(Extracted records)
++++
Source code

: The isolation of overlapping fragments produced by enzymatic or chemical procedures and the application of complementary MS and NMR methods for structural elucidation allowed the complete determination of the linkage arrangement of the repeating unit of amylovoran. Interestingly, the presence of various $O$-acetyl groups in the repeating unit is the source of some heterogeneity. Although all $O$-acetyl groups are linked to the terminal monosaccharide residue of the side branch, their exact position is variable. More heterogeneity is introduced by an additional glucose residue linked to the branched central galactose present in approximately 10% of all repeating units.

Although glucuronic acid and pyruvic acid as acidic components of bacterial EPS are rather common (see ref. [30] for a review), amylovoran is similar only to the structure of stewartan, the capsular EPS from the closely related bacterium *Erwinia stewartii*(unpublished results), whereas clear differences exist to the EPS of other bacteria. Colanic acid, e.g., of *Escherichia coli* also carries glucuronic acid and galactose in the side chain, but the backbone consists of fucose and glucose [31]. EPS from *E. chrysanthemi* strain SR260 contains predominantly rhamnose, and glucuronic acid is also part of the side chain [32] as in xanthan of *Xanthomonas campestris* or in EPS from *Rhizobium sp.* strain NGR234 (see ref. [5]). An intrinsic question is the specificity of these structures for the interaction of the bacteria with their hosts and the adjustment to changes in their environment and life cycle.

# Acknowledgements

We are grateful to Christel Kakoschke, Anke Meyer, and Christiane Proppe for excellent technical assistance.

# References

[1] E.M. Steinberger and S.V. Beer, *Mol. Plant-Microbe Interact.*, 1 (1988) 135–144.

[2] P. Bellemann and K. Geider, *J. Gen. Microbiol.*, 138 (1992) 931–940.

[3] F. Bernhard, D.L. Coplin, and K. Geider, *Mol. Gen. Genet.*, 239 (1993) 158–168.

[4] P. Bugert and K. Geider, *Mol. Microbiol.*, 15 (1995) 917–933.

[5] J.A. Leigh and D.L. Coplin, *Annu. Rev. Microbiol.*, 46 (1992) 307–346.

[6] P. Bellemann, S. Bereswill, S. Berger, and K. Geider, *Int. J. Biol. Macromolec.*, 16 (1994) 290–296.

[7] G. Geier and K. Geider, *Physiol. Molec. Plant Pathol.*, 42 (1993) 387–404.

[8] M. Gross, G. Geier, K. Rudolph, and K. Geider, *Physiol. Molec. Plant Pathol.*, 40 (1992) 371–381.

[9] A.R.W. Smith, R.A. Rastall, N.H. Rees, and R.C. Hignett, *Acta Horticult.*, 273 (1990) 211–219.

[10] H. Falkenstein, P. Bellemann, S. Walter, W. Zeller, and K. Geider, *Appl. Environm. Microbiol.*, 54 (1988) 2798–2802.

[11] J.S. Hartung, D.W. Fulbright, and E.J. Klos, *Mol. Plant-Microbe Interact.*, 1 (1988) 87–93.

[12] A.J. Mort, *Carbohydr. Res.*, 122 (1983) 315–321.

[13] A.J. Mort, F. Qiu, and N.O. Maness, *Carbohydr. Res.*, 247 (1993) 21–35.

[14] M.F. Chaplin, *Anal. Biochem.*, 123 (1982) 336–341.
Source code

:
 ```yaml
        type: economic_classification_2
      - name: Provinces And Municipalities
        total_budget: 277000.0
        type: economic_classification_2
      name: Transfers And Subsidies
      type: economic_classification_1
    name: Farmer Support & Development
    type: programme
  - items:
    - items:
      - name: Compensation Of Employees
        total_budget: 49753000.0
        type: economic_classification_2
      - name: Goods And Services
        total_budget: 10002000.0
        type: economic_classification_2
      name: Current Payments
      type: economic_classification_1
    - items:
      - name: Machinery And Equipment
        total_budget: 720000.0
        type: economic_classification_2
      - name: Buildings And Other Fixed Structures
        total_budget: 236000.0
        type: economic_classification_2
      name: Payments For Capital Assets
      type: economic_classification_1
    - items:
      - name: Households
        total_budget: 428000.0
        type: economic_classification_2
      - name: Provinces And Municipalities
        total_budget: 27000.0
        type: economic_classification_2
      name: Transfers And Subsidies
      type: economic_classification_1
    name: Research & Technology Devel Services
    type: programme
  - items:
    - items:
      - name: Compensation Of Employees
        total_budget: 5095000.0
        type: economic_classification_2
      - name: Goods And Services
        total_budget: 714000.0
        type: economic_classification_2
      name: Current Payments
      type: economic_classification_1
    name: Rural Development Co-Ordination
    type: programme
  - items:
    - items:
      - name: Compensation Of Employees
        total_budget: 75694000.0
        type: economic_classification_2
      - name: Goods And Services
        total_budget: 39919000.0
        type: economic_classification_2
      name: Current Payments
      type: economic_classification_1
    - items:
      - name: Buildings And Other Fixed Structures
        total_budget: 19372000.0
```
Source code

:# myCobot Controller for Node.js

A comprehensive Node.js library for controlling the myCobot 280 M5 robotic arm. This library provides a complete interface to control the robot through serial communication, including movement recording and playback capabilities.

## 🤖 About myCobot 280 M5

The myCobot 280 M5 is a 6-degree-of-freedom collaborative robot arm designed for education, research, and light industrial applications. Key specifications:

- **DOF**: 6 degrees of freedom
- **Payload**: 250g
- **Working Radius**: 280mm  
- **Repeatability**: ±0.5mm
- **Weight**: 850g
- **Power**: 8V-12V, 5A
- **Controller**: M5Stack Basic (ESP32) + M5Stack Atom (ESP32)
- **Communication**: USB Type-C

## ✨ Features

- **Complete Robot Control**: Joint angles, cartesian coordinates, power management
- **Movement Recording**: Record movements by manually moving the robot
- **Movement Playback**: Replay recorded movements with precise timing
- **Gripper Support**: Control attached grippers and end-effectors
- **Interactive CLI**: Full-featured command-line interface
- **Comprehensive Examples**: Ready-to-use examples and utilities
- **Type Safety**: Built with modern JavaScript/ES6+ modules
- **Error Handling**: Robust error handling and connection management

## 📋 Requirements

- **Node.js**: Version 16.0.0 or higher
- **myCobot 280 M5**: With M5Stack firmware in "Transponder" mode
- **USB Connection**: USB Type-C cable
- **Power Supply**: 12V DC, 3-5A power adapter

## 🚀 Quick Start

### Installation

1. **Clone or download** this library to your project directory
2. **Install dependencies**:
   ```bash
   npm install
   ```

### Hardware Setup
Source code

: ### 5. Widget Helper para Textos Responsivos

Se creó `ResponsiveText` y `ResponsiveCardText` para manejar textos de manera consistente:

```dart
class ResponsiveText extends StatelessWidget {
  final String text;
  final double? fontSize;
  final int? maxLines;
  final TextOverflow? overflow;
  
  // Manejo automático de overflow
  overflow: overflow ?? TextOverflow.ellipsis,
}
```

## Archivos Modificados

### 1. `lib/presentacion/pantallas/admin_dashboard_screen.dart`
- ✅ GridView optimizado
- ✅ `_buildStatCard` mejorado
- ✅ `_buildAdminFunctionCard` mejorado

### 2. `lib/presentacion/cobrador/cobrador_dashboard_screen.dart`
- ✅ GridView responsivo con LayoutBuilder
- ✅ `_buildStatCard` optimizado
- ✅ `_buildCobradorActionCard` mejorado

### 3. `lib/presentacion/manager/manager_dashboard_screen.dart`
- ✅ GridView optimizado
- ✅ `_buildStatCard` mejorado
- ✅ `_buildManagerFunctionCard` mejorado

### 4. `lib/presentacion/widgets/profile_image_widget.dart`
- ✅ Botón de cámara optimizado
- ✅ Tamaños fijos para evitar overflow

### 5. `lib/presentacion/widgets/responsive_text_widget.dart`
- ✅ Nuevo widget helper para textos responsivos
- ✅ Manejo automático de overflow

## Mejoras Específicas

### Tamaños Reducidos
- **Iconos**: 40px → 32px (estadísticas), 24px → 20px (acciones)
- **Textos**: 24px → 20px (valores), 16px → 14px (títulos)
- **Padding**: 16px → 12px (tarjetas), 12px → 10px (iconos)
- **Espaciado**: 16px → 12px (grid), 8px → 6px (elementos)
++++
**How to complete this task**
Repeat exactly the lines from the first line of the records above through the line containing "all repeating units.", both included, and nothing else.

**Task output**
Source code

: The isolation of overlapping fragments produced by enzymatic or chemical procedures and the application of complementary MS and NMR methods for structural elucidation allowed the complete determination of the linkage arrangement of the repeating unit of amylovoran. Interestingly, the presence of various $O$-acetyl groups in the repeating unit is the source of some heterogeneity. Although all $O$-acetyl groups are linked to the terminal monosaccharide residue of the side branch, their exact position is variable. More heterogeneity is introduced by an additional glucose residue linked to the branched central galactose present in approximately 10% of all repeating units.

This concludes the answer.